• Work instruction:
Please output the following records exactly. Leave every image out.

:: Material to process

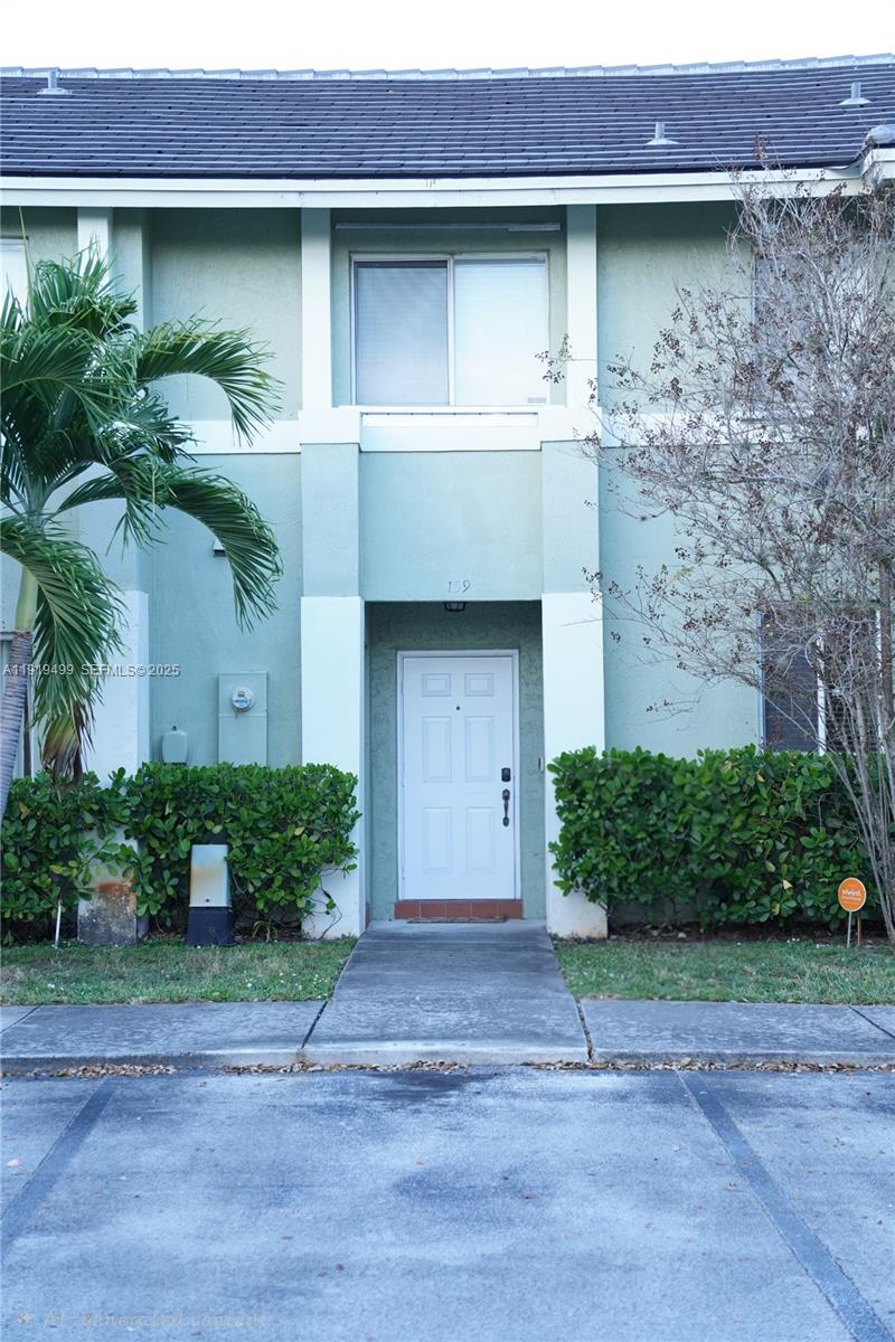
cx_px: 448
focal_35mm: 66
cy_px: 671
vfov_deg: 30.5
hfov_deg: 20.6
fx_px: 2461
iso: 320
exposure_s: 1/161
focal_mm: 44
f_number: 2.8
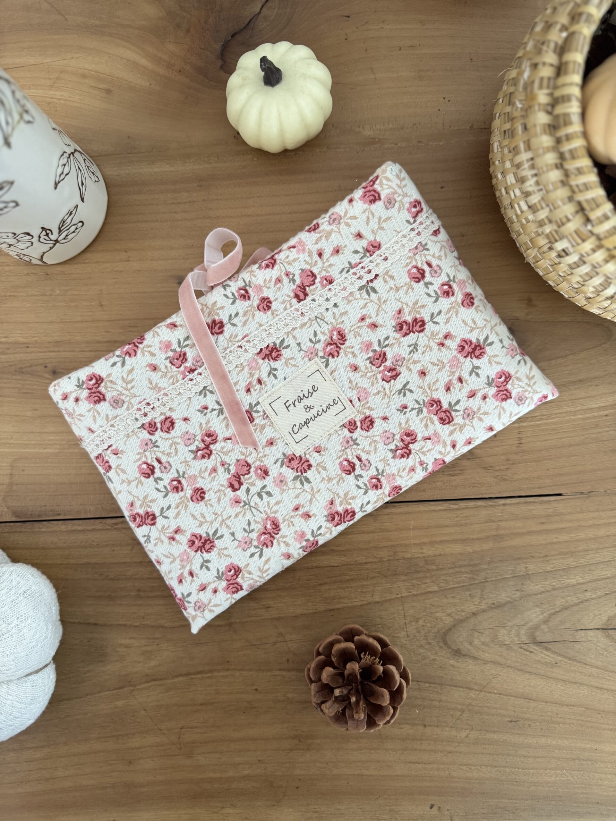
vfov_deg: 71.6
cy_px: 410
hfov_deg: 56.8
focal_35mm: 24
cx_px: 308
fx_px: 569
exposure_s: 1/60
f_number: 1.78
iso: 250
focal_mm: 6.76
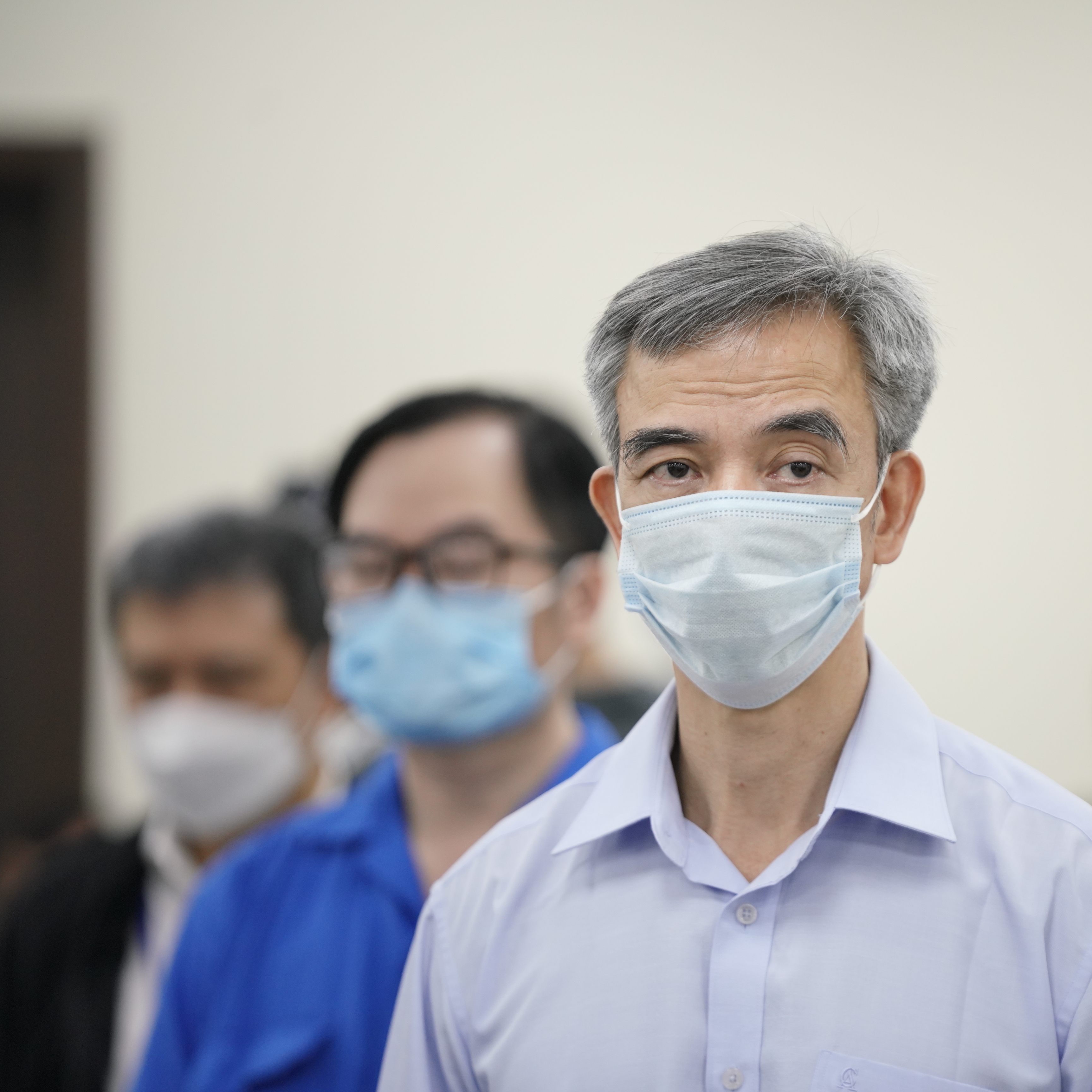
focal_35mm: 255
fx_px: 9101
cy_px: 546
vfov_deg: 6.9
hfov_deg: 6.9
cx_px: 788
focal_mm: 200
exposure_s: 1/400
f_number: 2.8
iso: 1250
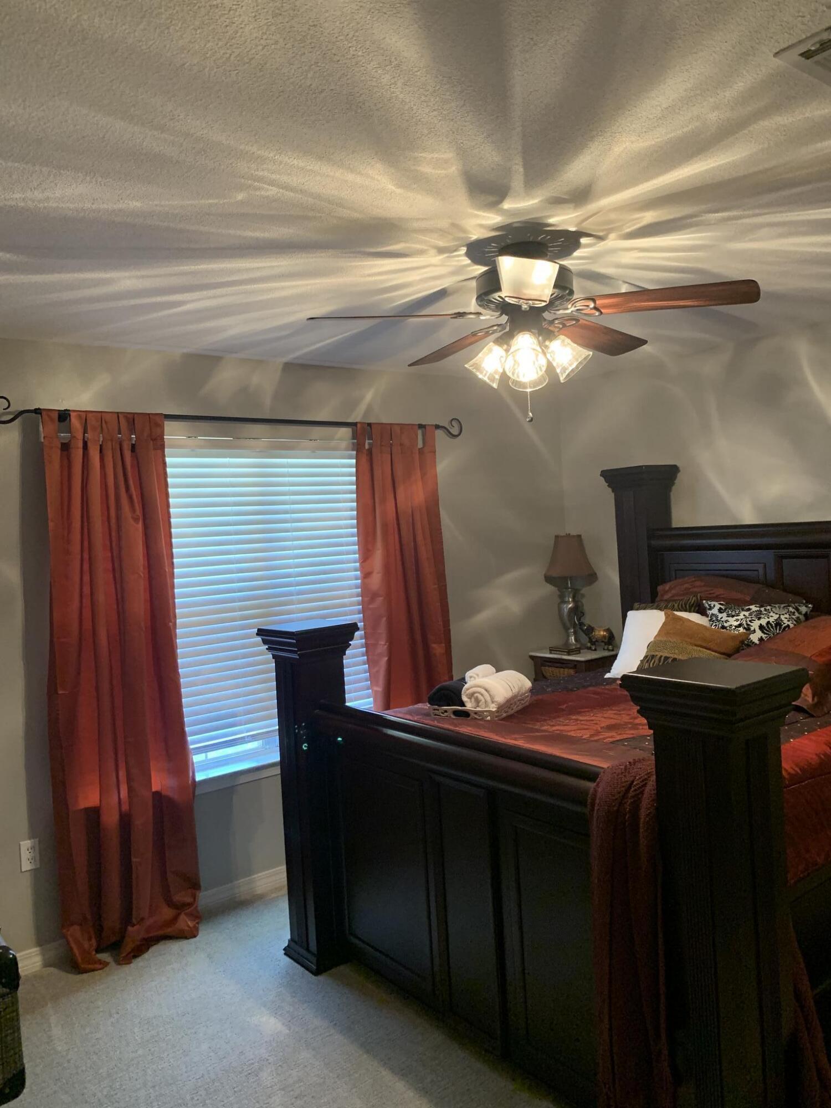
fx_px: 832
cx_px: 416
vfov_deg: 67.3
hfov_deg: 53.1
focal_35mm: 26
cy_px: 554
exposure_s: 1/60
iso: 320
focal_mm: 4.25
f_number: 1.8
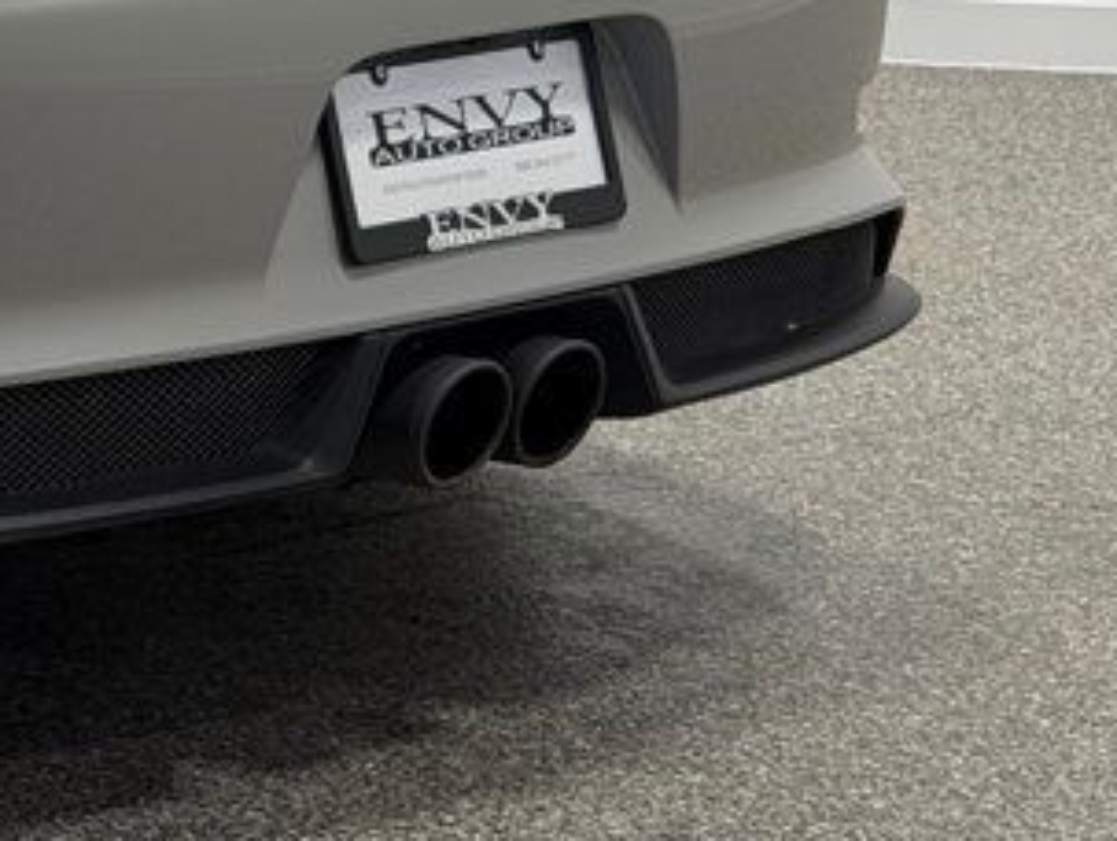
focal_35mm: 162
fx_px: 5234
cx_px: -715
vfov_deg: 9.0
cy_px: -273
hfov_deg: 11.5
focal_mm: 6.76
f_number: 1.78
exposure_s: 1/300
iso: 64
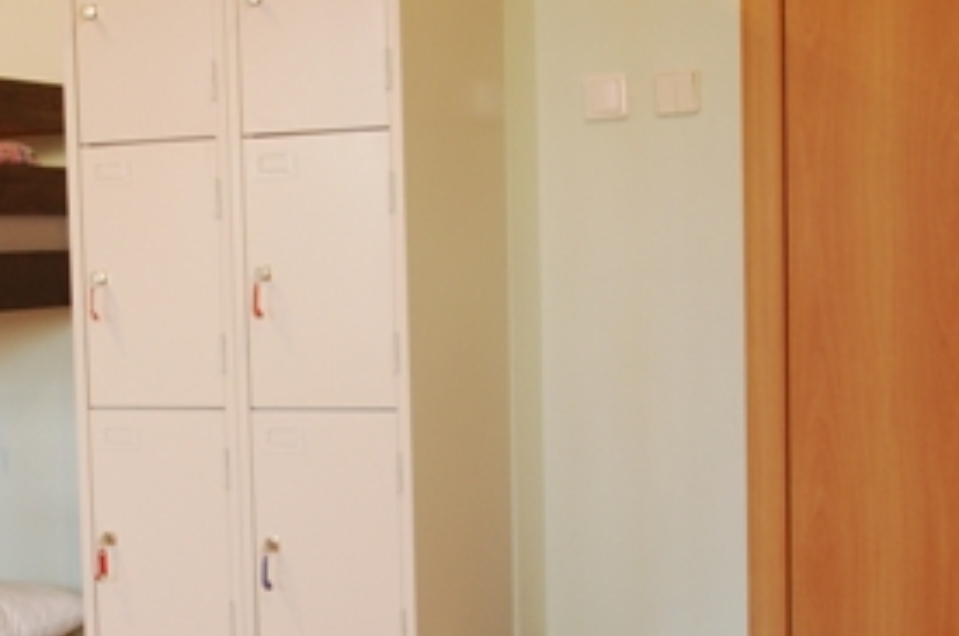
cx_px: 196
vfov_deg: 17.6
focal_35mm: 77
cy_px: 447
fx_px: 2048
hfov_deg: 25.9
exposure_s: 1/3
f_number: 4.5
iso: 400
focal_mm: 22
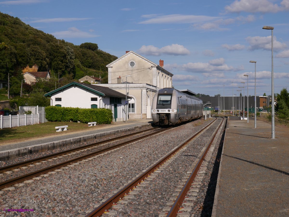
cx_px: 144
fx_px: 484
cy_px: 108
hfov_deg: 33.2
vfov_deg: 25.2
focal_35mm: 58
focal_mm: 29
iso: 160
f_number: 8
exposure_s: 1/800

::::

• Result for this exercise:
cx_px: 448
focal_35mm: 66
cy_px: 671
vfov_deg: 30.5
hfov_deg: 20.6
fx_px: 2461
iso: 320
exposure_s: 1/161
focal_mm: 44
f_number: 2.8
vfov_deg: 71.6
cy_px: 410
hfov_deg: 56.8
focal_35mm: 24
cx_px: 308
fx_px: 569
exposure_s: 1/60
f_number: 1.78
iso: 250
focal_mm: 6.76
focal_35mm: 255
fx_px: 9101
cy_px: 546
vfov_deg: 6.9
hfov_deg: 6.9
cx_px: 788
focal_mm: 200
exposure_s: 1/400
f_number: 2.8
iso: 1250
fx_px: 832
cx_px: 416
vfov_deg: 67.3
hfov_deg: 53.1
focal_35mm: 26
cy_px: 554
exposure_s: 1/60
iso: 320
focal_mm: 4.25
f_number: 1.8
focal_35mm: 162
fx_px: 5234
cx_px: -715
vfov_deg: 9.0
cy_px: -273
hfov_deg: 11.5
focal_mm: 6.76
f_number: 1.78
exposure_s: 1/300
iso: 64
cx_px: 196
vfov_deg: 17.6
focal_35mm: 77
cy_px: 447
fx_px: 2048
hfov_deg: 25.9
exposure_s: 1/3
f_number: 4.5
iso: 400
focal_mm: 22
cx_px: 144
fx_px: 484
cy_px: 108
hfov_deg: 33.2
vfov_deg: 25.2
focal_35mm: 58
focal_mm: 29
iso: 160
f_number: 8
exposure_s: 1/800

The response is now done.